#### Your task
Write every line of the material again exactly, with no pictures in the copy.
- Opening Delimiter -
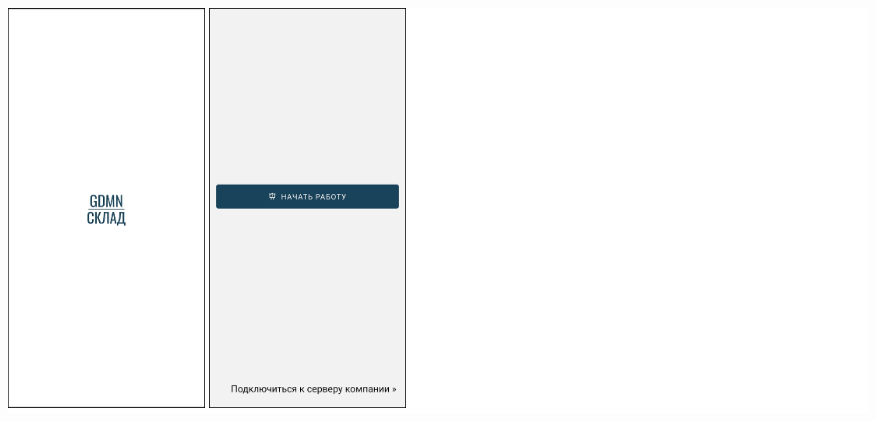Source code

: <img src="img/1.Connection/1.StartScreen2.jpg" alt="drawing" height="400"/> <img src="img/1.Connection/1.StartScreen.jpg" alt="drawing" height="400"/>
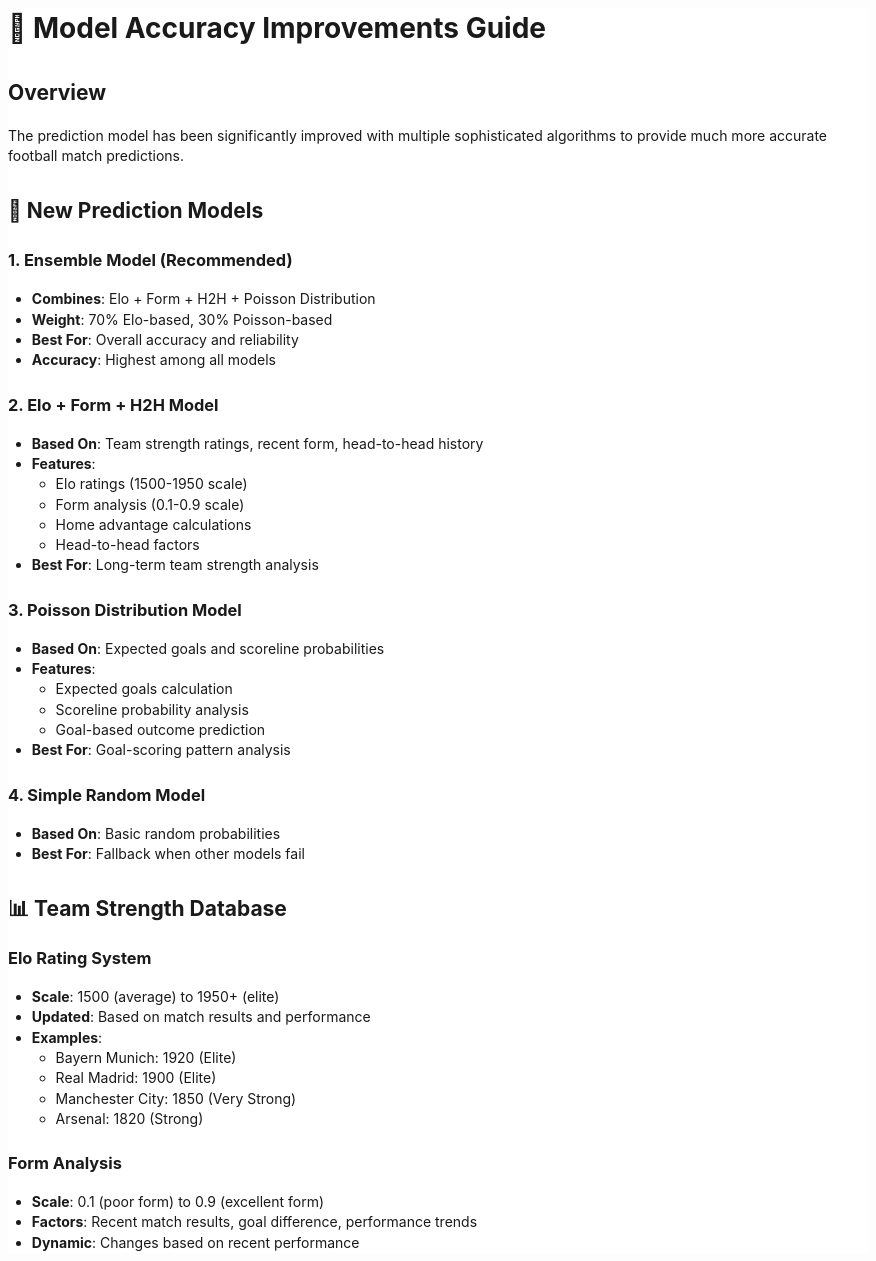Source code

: # 🎯 Model Accuracy Improvements Guide

## Overview
The prediction model has been significantly improved with multiple sophisticated algorithms to provide much more accurate football match predictions.

## 🚀 New Prediction Models

### 1. **Ensemble Model (Recommended)**
- **Combines**: Elo + Form + H2H + Poisson Distribution
- **Weight**: 70% Elo-based, 30% Poisson-based
- **Best For**: Overall accuracy and reliability
- **Accuracy**: Highest among all models

### 2. **Elo + Form + H2H Model**
- **Based On**: Team strength ratings, recent form, head-to-head history
- **Features**: 
  - Elo ratings (1500-1950 scale)
  - Form analysis (0.1-0.9 scale)
  - Home advantage calculations
  - Head-to-head factors
- **Best For**: Long-term team strength analysis

### 3. **Poisson Distribution Model**
- **Based On**: Expected goals and scoreline probabilities
- **Features**:
  - Expected goals calculation
  - Scoreline probability analysis
  - Goal-based outcome prediction
- **Best For**: Goal-scoring pattern analysis

### 4. **Simple Random Model**
- **Based On**: Basic random probabilities
- **Best For**: Fallback when other models fail

## 📊 Team Strength Database

### Elo Rating System
- **Scale**: 1500 (average) to 1950+ (elite)
- **Updated**: Based on match results and performance
- **Examples**:
  - Bayern Munich: 1920 (Elite)
  - Real Madrid: 1900 (Elite)
  - Manchester City: 1850 (Very Strong)
  - Arsenal: 1820 (Strong)

### Form Analysis
- **Scale**: 0.1 (poor form) to 0.9 (excellent form)
- **Factors**: Recent match results, goal difference, performance trends
- **Dynamic**: Changes based on recent performance
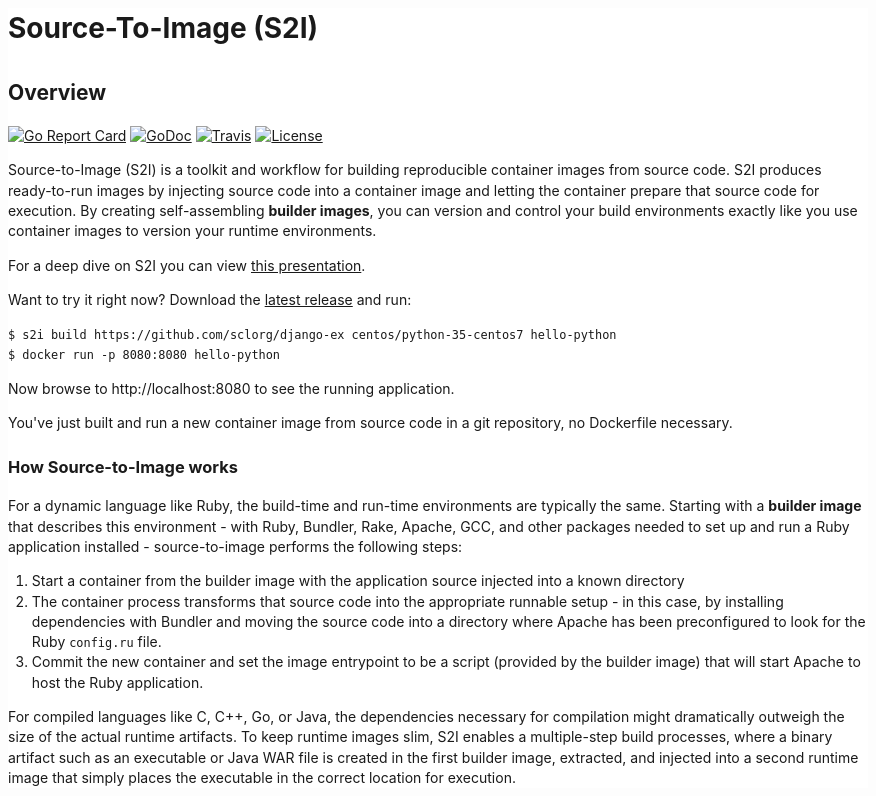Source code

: # Source-To-Image (S2I)

## Overview

[![Go Report Card](https://goreportcard.com/badge/github.com/openshift/source-to-image)](https://goreportcard.com/report/github.com/openshift/source-to-image)
[![GoDoc](https://godoc.org/github.com/openshift/source-to-image?status.png)](https://godoc.org/github.com/openshift/source-to-image)
[![Travis](https://travis-ci.org/openshift/source-to-image.svg?branch=master)](https://travis-ci.org/openshift/source-to-image)
[![License](https://img.shields.io/github/license/openshift/source-to-image.svg)](https://www.apache.org/licenses/LICENSE-2.0.html)

Source-to-Image (S2I) is a toolkit and workflow for building reproducible container images from source code. S2I produces
ready-to-run images by injecting source code into a container image and letting the container prepare that source code for execution. By creating self-assembling **builder images**, you can version and control your build environments exactly like you use container images to version your runtime environments.

For a deep dive on S2I you can view [this presentation](https://www.youtube.com/watch?v=flI6zx9wH6M).

Want to try it right now?  Download the [latest release](https://github.com/openshift/source-to-image/releases/latest) and run:

	$ s2i build https://github.com/sclorg/django-ex centos/python-35-centos7 hello-python
	$ docker run -p 8080:8080 hello-python

Now browse to http://localhost:8080 to see the running application.

You've just built and run a new container image from source code in a git repository, no Dockerfile necessary.

### How Source-to-Image works

For a dynamic language like Ruby, the build-time and run-time environments are typically the same. Starting with a **builder image** that describes this environment - with Ruby, Bundler, Rake, Apache, GCC, and other packages needed to set up and run a Ruby application installed - source-to-image performs the following steps:

1. Start a container from the builder image with the application source injected into a known directory
1. The container process transforms that source code into the appropriate runnable setup - in this case, by installing dependencies with Bundler and moving the source code into a directory where Apache has been preconfigured to look for the Ruby `config.ru` file.
1. Commit the new container and set the image entrypoint to be a script (provided by the builder image) that will start Apache to host the Ruby application.

For compiled languages like C, C++, Go, or Java, the dependencies necessary for compilation might dramatically outweigh the size of the actual runtime artifacts. To keep runtime images slim, S2I enables a multiple-step build processes, where a binary artifact such as an executable or Java WAR file is created in the first builder image, extracted, and injected into a second runtime image that simply places the executable in the correct location for execution.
- Closing Delimiter -
#### Exercise answer
Source code

: <img src="img/1.Connection/1.StartScreen2.jpg" alt="drawing" height="400"/> <img src="img/1.Connection/1.StartScreen.jpg" alt="drawing" height="400"/>
Source code

: # 🎯 Model Accuracy Improvements Guide

## Overview
The prediction model has been significantly improved with multiple sophisticated algorithms to provide much more accurate football match predictions.

## 🚀 New Prediction Models

### 1. **Ensemble Model (Recommended)**
- **Combines**: Elo + Form + H2H + Poisson Distribution
- **Weight**: 70% Elo-based, 30% Poisson-based
- **Best For**: Overall accuracy and reliability
- **Accuracy**: Highest among all models

### 2. **Elo + Form + H2H Model**
- **Based On**: Team strength ratings, recent form, head-to-head history
- **Features**: 
  - Elo ratings (1500-1950 scale)
  - Form analysis (0.1-0.9 scale)
  - Home advantage calculations
  - Head-to-head factors
- **Best For**: Long-term team strength analysis

### 3. **Poisson Distribution Model**
- **Based On**: Expected goals and scoreline probabilities
- **Features**:
  - Expected goals calculation
  - Scoreline probability analysis
  - Goal-based outcome prediction
- **Best For**: Goal-scoring pattern analysis

### 4. **Simple Random Model**
- **Based On**: Basic random probabilities
- **Best For**: Fallback when other models fail

## 📊 Team Strength Database

### Elo Rating System
- **Scale**: 1500 (average) to 1950+ (elite)
- **Updated**: Based on match results and performance
- **Examples**:
  - Bayern Munich: 1920 (Elite)
  - Real Madrid: 1900 (Elite)
  - Manchester City: 1850 (Very Strong)
  - Arsenal: 1820 (Strong)

### Form Analysis
- **Scale**: 0.1 (poor form) to 0.9 (excellent form)
- **Factors**: Recent match results, goal difference, performance trends
- **Dynamic**: Changes based on recent performance
Source code

: # Source-To-Image (S2I)

## Overview

[![Go Report Card](https://goreportcard.com/badge/github.com/openshift/source-to-image)](https://goreportcard.com/report/github.com/openshift/source-to-image)
[![GoDoc](https://godoc.org/github.com/openshift/source-to-image?status.png)](https://godoc.org/github.com/openshift/source-to-image)
[![Travis](https://travis-ci.org/openshift/source-to-image.svg?branch=master)](https://travis-ci.org/openshift/source-to-image)
[![License](https://img.shields.io/github/license/openshift/source-to-image.svg)](https://www.apache.org/licenses/LICENSE-2.0.html)

Source-to-Image (S2I) is a toolkit and workflow for building reproducible container images from source code. S2I produces
ready-to-run images by injecting source code into a container image and letting the container prepare that source code for execution. By creating self-assembling **builder images**, you can version and control your build environments exactly like you use container images to version your runtime environments.

For a deep dive on S2I you can view [this presentation](https://www.youtube.com/watch?v=flI6zx9wH6M).

Want to try it right now?  Download the [latest release](https://github.com/openshift/source-to-image/releases/latest) and run:

	$ s2i build https://github.com/sclorg/django-ex centos/python-35-centos7 hello-python
	$ docker run -p 8080:8080 hello-python

Now browse to http://localhost:8080 to see the running application.

You've just built and run a new container image from source code in a git repository, no Dockerfile necessary.

### How Source-to-Image works

For a dynamic language like Ruby, the build-time and run-time environments are typically the same. Starting with a **builder image** that describes this environment - with Ruby, Bundler, Rake, Apache, GCC, and other packages needed to set up and run a Ruby application installed - source-to-image performs the following steps:

1. Start a container from the builder image with the application source injected into a known directory
1. The container process transforms that source code into the appropriate runnable setup - in this case, by installing dependencies with Bundler and moving the source code into a directory where Apache has been preconfigured to look for the Ruby `config.ru` file.
1. Commit the new container and set the image entrypoint to be a script (provided by the builder image) that will start Apache to host the Ruby application.

For compiled languages like C, C++, Go, or Java, the dependencies necessary for compilation might dramatically outweigh the size of the actual runtime artifacts. To keep runtime images slim, S2I enables a multiple-step build processes, where a binary artifact such as an executable or Java WAR file is created in the first builder image, extracted, and injected into a second runtime image that simply places the executable in the correct location for execution.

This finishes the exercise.